OBJETIVO: Expresa todas las líneas del listado como una lista numerada y omite las que estén en blanco.
++++++++
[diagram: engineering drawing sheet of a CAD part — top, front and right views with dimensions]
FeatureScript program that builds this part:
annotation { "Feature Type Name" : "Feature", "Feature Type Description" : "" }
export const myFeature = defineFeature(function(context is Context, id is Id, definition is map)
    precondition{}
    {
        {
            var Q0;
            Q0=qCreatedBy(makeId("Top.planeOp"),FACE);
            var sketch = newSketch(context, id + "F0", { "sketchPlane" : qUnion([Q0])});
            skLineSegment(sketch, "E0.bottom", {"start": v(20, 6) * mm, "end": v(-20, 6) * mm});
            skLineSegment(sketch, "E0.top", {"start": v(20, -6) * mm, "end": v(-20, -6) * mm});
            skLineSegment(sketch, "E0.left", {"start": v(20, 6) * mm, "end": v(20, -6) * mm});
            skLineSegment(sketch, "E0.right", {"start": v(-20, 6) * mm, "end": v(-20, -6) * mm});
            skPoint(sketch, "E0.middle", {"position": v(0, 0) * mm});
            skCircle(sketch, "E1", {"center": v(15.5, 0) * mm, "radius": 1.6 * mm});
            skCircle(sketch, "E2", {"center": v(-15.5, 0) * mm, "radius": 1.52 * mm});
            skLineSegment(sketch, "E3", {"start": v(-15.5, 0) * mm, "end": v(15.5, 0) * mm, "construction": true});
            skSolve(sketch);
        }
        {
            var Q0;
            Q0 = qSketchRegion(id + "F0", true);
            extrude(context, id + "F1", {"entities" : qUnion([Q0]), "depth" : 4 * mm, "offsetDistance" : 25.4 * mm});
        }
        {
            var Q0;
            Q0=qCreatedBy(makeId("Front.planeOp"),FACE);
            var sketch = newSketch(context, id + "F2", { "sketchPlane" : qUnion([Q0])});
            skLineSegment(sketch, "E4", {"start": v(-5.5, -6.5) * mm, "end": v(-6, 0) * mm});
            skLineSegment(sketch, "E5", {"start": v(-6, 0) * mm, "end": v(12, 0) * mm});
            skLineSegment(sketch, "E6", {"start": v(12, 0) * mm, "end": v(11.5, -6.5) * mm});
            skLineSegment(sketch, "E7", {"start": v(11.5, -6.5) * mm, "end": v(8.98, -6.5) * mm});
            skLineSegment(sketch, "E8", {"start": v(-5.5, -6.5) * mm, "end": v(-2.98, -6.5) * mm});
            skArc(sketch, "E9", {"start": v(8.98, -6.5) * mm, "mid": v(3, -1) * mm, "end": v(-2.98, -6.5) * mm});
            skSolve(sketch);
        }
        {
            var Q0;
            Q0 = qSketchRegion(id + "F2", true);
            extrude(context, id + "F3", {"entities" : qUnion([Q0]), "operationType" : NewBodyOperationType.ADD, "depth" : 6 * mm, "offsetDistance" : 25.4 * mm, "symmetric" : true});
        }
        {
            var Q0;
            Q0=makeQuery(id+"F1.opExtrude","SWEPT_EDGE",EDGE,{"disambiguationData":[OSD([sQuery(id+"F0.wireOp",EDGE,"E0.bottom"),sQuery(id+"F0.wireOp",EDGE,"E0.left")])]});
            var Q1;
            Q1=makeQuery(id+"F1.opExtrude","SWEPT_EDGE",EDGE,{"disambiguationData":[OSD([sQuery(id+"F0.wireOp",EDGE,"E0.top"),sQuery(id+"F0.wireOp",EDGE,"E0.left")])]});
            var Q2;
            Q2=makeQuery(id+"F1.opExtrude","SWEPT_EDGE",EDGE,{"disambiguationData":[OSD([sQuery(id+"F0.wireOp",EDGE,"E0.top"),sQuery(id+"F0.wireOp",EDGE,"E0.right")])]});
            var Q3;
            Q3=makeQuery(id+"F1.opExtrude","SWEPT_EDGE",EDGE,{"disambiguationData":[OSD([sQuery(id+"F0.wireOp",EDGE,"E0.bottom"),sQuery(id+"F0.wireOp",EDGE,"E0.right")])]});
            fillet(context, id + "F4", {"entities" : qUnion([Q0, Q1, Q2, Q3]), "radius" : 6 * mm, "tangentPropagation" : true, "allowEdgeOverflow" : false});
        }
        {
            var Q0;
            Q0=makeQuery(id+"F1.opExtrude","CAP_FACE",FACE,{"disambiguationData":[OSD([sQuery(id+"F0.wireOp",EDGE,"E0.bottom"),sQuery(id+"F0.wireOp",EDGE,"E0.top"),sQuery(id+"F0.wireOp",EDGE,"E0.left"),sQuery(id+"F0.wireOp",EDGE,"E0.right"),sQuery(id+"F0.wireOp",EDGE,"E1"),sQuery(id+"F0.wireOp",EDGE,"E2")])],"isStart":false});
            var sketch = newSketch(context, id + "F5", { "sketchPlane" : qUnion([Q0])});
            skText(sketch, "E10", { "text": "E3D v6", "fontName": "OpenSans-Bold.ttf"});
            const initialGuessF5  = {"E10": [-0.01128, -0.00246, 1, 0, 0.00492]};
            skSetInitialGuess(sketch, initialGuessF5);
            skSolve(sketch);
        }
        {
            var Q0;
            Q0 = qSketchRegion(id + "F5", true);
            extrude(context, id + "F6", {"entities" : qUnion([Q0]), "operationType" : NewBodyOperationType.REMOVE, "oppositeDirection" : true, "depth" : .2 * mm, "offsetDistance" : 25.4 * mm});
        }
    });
++++++++
RESULTADO DEL EJERCICIO:
1. [diagram: engineering drawing sheet of a CAD part — top, front and right views with dimensions]
2. FeatureScript program that builds this part:
3. annotation { "Feature Type Name" : "Feature", "Feature Type Description" : "" }
4. export const myFeature = defineFeature(function(context is Context, id is Id, definition is map)
5.     precondition{}
6.     {
7.         {
8.             var Q0;
9.             Q0=qCreatedBy(makeId("Top.planeOp"),FACE);
10.             var sketch = newSketch(context, id + "F0", { "sketchPlane" : qUnion([Q0])});
11.             skLineSegment(sketch, "E0.bottom", {"start": v(20, 6) * mm, "end": v(-20, 6) * mm});
12.             skLineSegment(sketch, "E0.top", {"start": v(20, -6) * mm, "end": v(-20, -6) * mm});
13.             skLineSegment(sketch, "E0.left", {"start": v(20, 6) * mm, "end": v(20, -6) * mm});
14.             skLineSegment(sketch, "E0.right", {"start": v(-20, 6) * mm, "end": v(-20, -6) * mm});
15.             skPoint(sketch, "E0.middle", {"position": v(0, 0) * mm});
16.             skCircle(sketch, "E1", {"center": v(15.5, 0) * mm, "radius": 1.6 * mm});
17.             skCircle(sketch, "E2", {"center": v(-15.5, 0) * mm, "radius": 1.52 * mm});
18.             skLineSegment(sketch, "E3", {"start": v(-15.5, 0) * mm, "end": v(15.5, 0) * mm, "construction": true});
19.             skSolve(sketch);
20.         }
21.         {
22.             var Q0;
23.             Q0 = qSketchRegion(id + "F0", true);
24.             extrude(context, id + "F1", {"entities" : qUnion([Q0]), "depth" : 4 * mm, "offsetDistance" : 25.4 * mm});
25.         }
26.         {
27.             var Q0;
28.             Q0=qCreatedBy(makeId("Front.planeOp"),FACE);
29.             var sketch = newSketch(context, id + "F2", { "sketchPlane" : qUnion([Q0])});
30.             skLineSegment(sketch, "E4", {"start": v(-5.5, -6.5) * mm, "end": v(-6, 0) * mm});
31.             skLineSegment(sketch, "E5", {"start": v(-6, 0) * mm, "end": v(12, 0) * mm});
32.             skLineSegment(sketch, "E6", {"start": v(12, 0) * mm, "end": v(11.5, -6.5) * mm});
33.             skLineSegment(sketch, "E7", {"start": v(11.5, -6.5) * mm, "end": v(8.98, -6.5) * mm});
34.             skLineSegment(sketch, "E8", {"start": v(-5.5, -6.5) * mm, "end": v(-2.98, -6.5) * mm});
35.             skArc(sketch, "E9", {"start": v(8.98, -6.5) * mm, "mid": v(3, -1) * mm, "end": v(-2.98, -6.5) * mm});
36.             skSolve(sketch);
37.         }
38.         {
39.             var Q0;
40.             Q0 = qSketchRegion(id + "F2", true);
41.             extrude(context, id + "F3", {"entities" : qUnion([Q0]), "operationType" : NewBodyOperationType.ADD, "depth" : 6 * mm, "offsetDistance" : 25.4 * mm, "symmetric" : true});
42.         }
43.         {
44.             var Q0;
45.             Q0=makeQuery(id+"F1.opExtrude","SWEPT_EDGE",EDGE,{"disambiguationData":[OSD([sQuery(id+"F0.wireOp",EDGE,"E0.bottom"),sQuery(id+"F0.wireOp",EDGE,"E0.left")])]});
46.             var Q1;
47.             Q1=makeQuery(id+"F1.opExtrude","SWEPT_EDGE",EDGE,{"disambiguationData":[OSD([sQuery(id+"F0.wireOp",EDGE,"E0.top"),sQuery(id+"F0.wireOp",EDGE,"E0.left")])]});
48.             var Q2;
49.             Q2=makeQuery(id+"F1.opExtrude","SWEPT_EDGE",EDGE,{"disambiguationData":[OSD([sQuery(id+"F0.wireOp",EDGE,"E0.top"),sQuery(id+"F0.wireOp",EDGE,"E0.right")])]});
50.             var Q3;
51.             Q3=makeQuery(id+"F1.opExtrude","SWEPT_EDGE",EDGE,{"disambiguationData":[OSD([sQuery(id+"F0.wireOp",EDGE,"E0.bottom"),sQuery(id+"F0.wireOp",EDGE,"E0.right")])]});
52.             fillet(context, id + "F4", {"entities" : qUnion([Q0, Q1, Q2, Q3]), "radius" : 6 * mm, "tangentPropagation" : true, "allowEdgeOverflow" : false});
53.         }
54.         {
55.             var Q0;
56.             Q0=makeQuery(id+"F1.opExtrude","CAP_FACE",FACE,{"disambiguationData":[OSD([sQuery(id+"F0.wireOp",EDGE,"E0.bottom"),sQuery(id+"F0.wireOp",EDGE,"E0.top"),sQuery(id+"F0.wireOp",EDGE,"E0.left"),sQuery(id+"F0.wireOp",EDGE,"E0.right"),sQuery(id+"F0.wireOp",EDGE,"E1"),sQuery(id+"F0.wireOp",EDGE,"E2")])],"isStart":false});
57.             var sketch = newSketch(context, id + "F5", { "sketchPlane" : qUnion([Q0])});
58.             skText(sketch, "E10", { "text": "E3D v6", "fontName": "OpenSans-Bold.ttf"});
59.             const initialGuessF5  = {"E10": [-0.01128, -0.00246, 1, 0, 0.00492]};
60.             skSetInitialGuess(sketch, initialGuessF5);
61.             skSolve(sketch);
62.         }
63.         {
64.             var Q0;
65.             Q0 = qSketchRegion(id + "F5", true);
66.             extrude(context, id + "F6", {"entities" : qUnion([Q0]), "operationType" : NewBodyOperationType.REMOVE, "oppositeDirection" : true, "depth" : .2 * mm, "offsetDistance" : 25.4 * mm});
67.         }
68.     });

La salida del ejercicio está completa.